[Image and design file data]
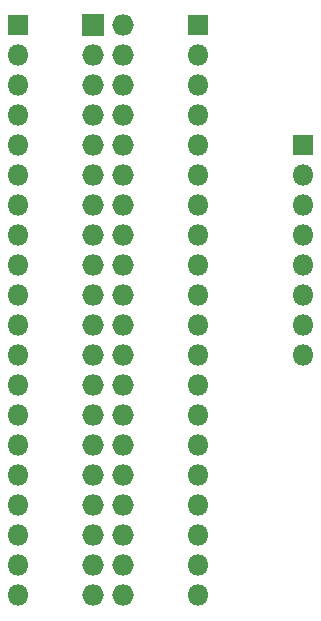
<source format=gbr>
%TF.GenerationSoftware,KiCad,Pcbnew,(5.1.6)-1*%
%TF.CreationDate,2020-08-11T03:39:42+02:00*%
%TF.ProjectId,Z80MiniFrameProtoConn,5a38304d-696e-4694-9672-616d6550726f,rev?*%
%TF.SameCoordinates,Original*%
%TF.FileFunction,Soldermask,Top*%
%TF.FilePolarity,Negative*%
%FSLAX46Y46*%
G04 Gerber Fmt 4.6, Leading zero omitted, Abs format (unit mm)*
G04 Created by KiCad (PCBNEW (5.1.6)-1) date 2020-08-11 03:39:42*
%MOMM*%
%LPD*%
G01*
G04 APERTURE LIST*
%ADD10O,1.800000X1.800000*%
%ADD11R,1.800000X1.800000*%
%ADD12O,1.827200X1.827200*%
%ADD13R,1.827200X1.827200*%
G04 APERTURE END LIST*
D10*
%TO.C,J4*%
X152400000Y-97790000D03*
X152400000Y-95250000D03*
X152400000Y-92710000D03*
X152400000Y-90170000D03*
X152400000Y-87630000D03*
X152400000Y-85090000D03*
X152400000Y-82550000D03*
D11*
X152400000Y-80010000D03*
%TD*%
D10*
%TO.C,J3*%
X143510000Y-118110000D03*
X143510000Y-115570000D03*
X143510000Y-113030000D03*
X143510000Y-110490000D03*
X143510000Y-107950000D03*
X143510000Y-105410000D03*
X143510000Y-102870000D03*
X143510000Y-100330000D03*
X143510000Y-97790000D03*
X143510000Y-95250000D03*
X143510000Y-92710000D03*
X143510000Y-90170000D03*
X143510000Y-87630000D03*
X143510000Y-85090000D03*
X143510000Y-82550000D03*
X143510000Y-80010000D03*
X143510000Y-77470000D03*
X143510000Y-74930000D03*
X143510000Y-72390000D03*
D11*
X143510000Y-69850000D03*
%TD*%
D10*
%TO.C,J2*%
X128270000Y-118110000D03*
X128270000Y-115570000D03*
X128270000Y-113030000D03*
X128270000Y-110490000D03*
X128270000Y-107950000D03*
X128270000Y-105410000D03*
X128270000Y-102870000D03*
X128270000Y-100330000D03*
X128270000Y-97790000D03*
X128270000Y-95250000D03*
X128270000Y-92710000D03*
X128270000Y-90170000D03*
X128270000Y-87630000D03*
X128270000Y-85090000D03*
X128270000Y-82550000D03*
X128270000Y-80010000D03*
X128270000Y-77470000D03*
X128270000Y-74930000D03*
X128270000Y-72390000D03*
D11*
X128270000Y-69850000D03*
%TD*%
D12*
%TO.C,J1*%
X137160000Y-118110000D03*
X134620000Y-118110000D03*
X137160000Y-115570000D03*
X134620000Y-115570000D03*
X137160000Y-113030000D03*
X134620000Y-113030000D03*
X137160000Y-110490000D03*
X134620000Y-110490000D03*
X137160000Y-107950000D03*
X134620000Y-107950000D03*
X137160000Y-105410000D03*
X134620000Y-105410000D03*
X137160000Y-102870000D03*
X134620000Y-102870000D03*
X137160000Y-100330000D03*
X134620000Y-100330000D03*
X137160000Y-97790000D03*
X134620000Y-97790000D03*
X137160000Y-95250000D03*
X134620000Y-95250000D03*
X137160000Y-92710000D03*
X134620000Y-92710000D03*
X137160000Y-90170000D03*
X134620000Y-90170000D03*
X137160000Y-87630000D03*
X134620000Y-87630000D03*
X137160000Y-85090000D03*
X134620000Y-85090000D03*
X137160000Y-82550000D03*
X134620000Y-82550000D03*
X137160000Y-80010000D03*
X134620000Y-80010000D03*
X137160000Y-77470000D03*
X134620000Y-77470000D03*
X137160000Y-74930000D03*
X134620000Y-74930000D03*
X137160000Y-72390000D03*
X134620000Y-72390000D03*
X137160000Y-69850000D03*
D13*
X134620000Y-69850000D03*
%TD*%
M02*

</source>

Exercise instructions: Which lines of the data above contain "LIST"? Copy each one.

Exercise result:
G04 APERTURE LIST*
G04 APERTURE END LIST*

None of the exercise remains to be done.